I’ve been a fan of Anne Tyler’s novels from the get-go. She writes about my kind of people and the place I lived in for most of my life. I slip into her stories as though they’d been tailored just for me—and never more so than with this latest book.
Assistant head in one of those posh private schools Baltimore is known for, Gail is shocked one Friday morning when her boss discloses that she’s decided to retire, and the new head is bringing her own assistant with her. Gail’s response is to simply walk out of the school, leaving everything behind her.
She thinks that maybe she could go back to teaching math somewhere, but first she must deal with her daughter’s wedding on Saturday. The future mother-in-law has taken over arranging everything, and Gail feels obliged to leave her to it since the in-laws are paying for everything.
Her boss says Gail lacks people skills, but she does have a sharp eye and a tart tongue. I found myself snorting with laughter over her asides, laughing more at myself than at her. “I wondered why it was that I had so many irritating people in my life.” She reminds me of my grandmother when she was feeling cranky. She reminds me of myself.

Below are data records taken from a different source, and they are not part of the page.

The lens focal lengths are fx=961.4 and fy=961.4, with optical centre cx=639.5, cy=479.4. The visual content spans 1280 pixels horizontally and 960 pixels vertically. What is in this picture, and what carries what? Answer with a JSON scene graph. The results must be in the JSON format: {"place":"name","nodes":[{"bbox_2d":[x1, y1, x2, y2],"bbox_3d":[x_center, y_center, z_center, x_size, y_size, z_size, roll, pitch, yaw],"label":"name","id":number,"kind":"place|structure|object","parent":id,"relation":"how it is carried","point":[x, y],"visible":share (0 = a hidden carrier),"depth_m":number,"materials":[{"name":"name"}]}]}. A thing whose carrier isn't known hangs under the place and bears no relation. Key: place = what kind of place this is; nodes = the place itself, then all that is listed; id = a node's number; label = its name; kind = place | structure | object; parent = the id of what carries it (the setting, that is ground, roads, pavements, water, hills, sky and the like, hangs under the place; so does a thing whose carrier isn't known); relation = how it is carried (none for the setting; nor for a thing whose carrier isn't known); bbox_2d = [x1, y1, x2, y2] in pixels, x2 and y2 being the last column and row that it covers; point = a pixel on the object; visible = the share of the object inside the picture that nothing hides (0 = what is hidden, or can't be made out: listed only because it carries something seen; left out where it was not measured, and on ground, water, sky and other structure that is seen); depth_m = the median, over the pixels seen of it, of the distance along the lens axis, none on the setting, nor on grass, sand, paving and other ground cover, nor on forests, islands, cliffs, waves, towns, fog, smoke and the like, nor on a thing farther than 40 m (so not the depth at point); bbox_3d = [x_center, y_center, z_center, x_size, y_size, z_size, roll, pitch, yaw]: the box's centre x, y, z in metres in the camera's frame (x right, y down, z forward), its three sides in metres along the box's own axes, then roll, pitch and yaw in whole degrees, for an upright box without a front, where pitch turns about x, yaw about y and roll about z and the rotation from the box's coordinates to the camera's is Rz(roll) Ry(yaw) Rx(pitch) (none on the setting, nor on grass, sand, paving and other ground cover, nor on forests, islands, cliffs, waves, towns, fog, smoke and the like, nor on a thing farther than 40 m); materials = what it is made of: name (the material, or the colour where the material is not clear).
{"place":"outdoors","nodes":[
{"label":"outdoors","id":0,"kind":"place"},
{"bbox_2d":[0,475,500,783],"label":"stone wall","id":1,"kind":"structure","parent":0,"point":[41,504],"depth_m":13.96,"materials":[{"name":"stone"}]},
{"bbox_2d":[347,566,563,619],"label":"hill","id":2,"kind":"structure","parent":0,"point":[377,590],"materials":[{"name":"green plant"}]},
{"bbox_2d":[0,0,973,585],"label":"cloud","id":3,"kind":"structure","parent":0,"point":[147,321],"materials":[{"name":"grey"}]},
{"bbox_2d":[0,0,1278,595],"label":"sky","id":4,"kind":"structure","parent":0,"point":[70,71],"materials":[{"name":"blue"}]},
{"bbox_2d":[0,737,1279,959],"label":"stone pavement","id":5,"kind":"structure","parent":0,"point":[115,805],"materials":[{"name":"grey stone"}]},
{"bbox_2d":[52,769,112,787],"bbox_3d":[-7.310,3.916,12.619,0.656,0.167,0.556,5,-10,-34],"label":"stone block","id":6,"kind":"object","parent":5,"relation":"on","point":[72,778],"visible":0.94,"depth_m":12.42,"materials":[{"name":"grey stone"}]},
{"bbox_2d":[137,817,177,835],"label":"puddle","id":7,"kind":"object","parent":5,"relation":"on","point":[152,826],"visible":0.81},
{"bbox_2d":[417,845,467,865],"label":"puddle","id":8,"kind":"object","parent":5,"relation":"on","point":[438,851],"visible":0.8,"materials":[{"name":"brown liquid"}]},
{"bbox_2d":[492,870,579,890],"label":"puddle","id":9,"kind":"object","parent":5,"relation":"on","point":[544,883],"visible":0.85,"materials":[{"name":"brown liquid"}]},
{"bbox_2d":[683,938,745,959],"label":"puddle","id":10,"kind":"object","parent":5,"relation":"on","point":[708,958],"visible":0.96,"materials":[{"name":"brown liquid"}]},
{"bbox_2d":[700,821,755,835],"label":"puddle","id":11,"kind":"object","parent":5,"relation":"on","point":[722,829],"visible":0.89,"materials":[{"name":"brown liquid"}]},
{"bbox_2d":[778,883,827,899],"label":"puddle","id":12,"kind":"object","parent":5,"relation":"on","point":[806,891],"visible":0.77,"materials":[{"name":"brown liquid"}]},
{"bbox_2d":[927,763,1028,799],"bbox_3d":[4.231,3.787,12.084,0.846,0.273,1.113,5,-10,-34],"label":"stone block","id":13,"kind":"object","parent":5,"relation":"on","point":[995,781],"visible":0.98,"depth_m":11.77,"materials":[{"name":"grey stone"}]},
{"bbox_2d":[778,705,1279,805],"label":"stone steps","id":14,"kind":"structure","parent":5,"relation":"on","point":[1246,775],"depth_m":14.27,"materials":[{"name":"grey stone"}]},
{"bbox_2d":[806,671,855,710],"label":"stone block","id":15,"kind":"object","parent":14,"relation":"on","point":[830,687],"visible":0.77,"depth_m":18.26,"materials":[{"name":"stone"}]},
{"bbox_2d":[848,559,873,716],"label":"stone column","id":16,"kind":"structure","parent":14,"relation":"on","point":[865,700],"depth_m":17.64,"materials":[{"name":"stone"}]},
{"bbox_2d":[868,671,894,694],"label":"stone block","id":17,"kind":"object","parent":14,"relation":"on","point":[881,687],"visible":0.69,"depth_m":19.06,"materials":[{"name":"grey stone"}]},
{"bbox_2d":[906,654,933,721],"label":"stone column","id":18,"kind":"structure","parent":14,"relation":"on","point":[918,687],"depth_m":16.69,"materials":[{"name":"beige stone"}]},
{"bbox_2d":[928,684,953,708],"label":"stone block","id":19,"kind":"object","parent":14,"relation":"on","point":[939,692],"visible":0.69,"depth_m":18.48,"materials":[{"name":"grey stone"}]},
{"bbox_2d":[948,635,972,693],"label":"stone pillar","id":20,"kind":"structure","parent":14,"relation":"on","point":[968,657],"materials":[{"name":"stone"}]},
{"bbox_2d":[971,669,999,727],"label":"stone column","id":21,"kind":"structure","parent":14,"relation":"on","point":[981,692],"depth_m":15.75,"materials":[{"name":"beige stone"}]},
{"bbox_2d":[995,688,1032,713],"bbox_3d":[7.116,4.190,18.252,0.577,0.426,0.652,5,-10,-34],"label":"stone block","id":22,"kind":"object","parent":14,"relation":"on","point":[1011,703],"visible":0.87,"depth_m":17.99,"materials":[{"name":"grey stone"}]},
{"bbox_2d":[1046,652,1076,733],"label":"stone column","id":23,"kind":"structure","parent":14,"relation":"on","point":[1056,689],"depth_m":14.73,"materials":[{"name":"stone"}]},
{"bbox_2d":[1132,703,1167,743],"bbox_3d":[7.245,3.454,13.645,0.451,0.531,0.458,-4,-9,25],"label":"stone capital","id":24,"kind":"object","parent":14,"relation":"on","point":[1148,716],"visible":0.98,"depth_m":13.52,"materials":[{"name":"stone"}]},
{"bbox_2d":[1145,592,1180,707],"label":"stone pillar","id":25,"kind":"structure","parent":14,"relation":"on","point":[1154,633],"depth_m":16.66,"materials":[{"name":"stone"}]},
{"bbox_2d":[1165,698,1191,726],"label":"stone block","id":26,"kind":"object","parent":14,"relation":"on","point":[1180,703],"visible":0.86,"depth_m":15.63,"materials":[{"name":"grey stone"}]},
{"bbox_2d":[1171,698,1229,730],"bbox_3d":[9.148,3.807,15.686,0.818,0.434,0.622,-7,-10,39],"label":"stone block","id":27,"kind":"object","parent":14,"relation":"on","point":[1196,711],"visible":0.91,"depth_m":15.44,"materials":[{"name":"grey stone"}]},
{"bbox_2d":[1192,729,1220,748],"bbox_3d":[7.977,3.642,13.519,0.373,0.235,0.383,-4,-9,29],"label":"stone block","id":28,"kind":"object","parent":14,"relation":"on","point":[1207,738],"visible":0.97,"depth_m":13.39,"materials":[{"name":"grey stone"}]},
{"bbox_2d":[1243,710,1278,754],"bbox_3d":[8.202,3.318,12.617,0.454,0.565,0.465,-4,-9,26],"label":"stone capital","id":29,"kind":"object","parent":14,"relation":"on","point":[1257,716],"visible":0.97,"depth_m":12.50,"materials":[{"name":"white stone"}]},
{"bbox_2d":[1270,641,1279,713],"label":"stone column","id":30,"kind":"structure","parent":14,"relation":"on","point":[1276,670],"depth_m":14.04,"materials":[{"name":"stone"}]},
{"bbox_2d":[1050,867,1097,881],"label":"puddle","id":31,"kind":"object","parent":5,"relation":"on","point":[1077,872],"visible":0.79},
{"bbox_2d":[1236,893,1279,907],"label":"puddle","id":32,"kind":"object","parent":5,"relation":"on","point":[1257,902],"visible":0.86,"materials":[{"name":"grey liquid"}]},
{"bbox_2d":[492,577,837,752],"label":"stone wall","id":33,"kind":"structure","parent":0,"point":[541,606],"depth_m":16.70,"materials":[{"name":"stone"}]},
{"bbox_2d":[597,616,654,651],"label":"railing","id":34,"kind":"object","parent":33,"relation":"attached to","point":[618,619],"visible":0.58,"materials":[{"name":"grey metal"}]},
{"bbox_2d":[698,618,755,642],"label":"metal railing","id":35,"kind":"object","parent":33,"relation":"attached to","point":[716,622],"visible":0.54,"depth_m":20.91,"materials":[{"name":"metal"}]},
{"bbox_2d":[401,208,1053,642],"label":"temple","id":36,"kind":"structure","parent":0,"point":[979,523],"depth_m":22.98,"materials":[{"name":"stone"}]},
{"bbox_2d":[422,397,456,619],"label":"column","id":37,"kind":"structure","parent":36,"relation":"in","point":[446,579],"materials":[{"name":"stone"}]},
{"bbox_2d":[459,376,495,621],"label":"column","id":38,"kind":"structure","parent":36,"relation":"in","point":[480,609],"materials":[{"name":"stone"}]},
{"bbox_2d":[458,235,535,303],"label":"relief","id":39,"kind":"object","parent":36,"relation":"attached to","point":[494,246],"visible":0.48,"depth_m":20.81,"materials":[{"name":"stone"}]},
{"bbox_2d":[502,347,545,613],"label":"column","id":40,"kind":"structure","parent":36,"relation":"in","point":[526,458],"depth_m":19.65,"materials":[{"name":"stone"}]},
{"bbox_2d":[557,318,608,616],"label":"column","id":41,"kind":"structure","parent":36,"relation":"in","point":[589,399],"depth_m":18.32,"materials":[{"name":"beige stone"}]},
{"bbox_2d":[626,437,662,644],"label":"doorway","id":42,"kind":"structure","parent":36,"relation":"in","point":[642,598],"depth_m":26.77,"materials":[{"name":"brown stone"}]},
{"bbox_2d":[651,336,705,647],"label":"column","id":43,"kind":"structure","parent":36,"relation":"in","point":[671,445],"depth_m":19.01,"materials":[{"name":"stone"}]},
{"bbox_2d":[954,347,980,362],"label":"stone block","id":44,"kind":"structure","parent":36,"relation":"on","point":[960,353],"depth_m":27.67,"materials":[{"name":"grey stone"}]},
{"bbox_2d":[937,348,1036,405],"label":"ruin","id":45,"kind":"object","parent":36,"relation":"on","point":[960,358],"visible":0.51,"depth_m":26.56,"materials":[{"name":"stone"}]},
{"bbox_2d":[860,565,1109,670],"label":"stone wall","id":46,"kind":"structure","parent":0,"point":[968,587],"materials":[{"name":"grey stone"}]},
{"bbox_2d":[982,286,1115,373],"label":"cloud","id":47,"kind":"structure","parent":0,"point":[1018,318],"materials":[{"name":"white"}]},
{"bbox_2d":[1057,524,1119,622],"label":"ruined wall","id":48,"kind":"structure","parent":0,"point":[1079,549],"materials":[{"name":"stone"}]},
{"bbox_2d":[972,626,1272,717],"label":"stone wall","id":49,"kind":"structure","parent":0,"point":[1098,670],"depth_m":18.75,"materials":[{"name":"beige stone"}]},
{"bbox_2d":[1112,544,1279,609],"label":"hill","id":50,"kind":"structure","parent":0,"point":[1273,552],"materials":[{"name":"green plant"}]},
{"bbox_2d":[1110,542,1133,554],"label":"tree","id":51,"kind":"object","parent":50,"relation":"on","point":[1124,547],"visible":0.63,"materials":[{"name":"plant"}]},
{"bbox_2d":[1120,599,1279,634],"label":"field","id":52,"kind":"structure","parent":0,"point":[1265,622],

It is Gail’s voice as narrator that truly carries the story and makes it impossible to put down. She may hide her emotions from others but she’s scrupulously open when it comes to her own thoughts. She says, “Sometimes when I find out what’s on other people’s minds I honestly wonder if we all live on totally separate planets.”
Just as she is settling into her day at home, the doorbell rings and it is her ex-husband Max, who’s brought along a cat he is fostering and thus cannot stay with his daughter; her fiancé is allergic. Thus begins three days of the two of them bumping up against each other, falling into familiar patterns and even developing new in-jokes.
The marriage of your only child rouses echoes of the past, in Gail’s case exacerbated by one of her former boyfriends turning up at the wedding. We gradually come to understand how Gail and her family got to where they are now and what choices they are going to have to make.
One of the things I’ve always loved about Anne Tyler’s books is her compassion for her characters, all of them. I truly felt that I knew Gail and commiserated with her as she tries to find her footing in a changing world. I’m charmed by this portrait of a marriage, odd and bumpy and interrupted as has been through the years.
Do you have a favorite Anne Tyler book?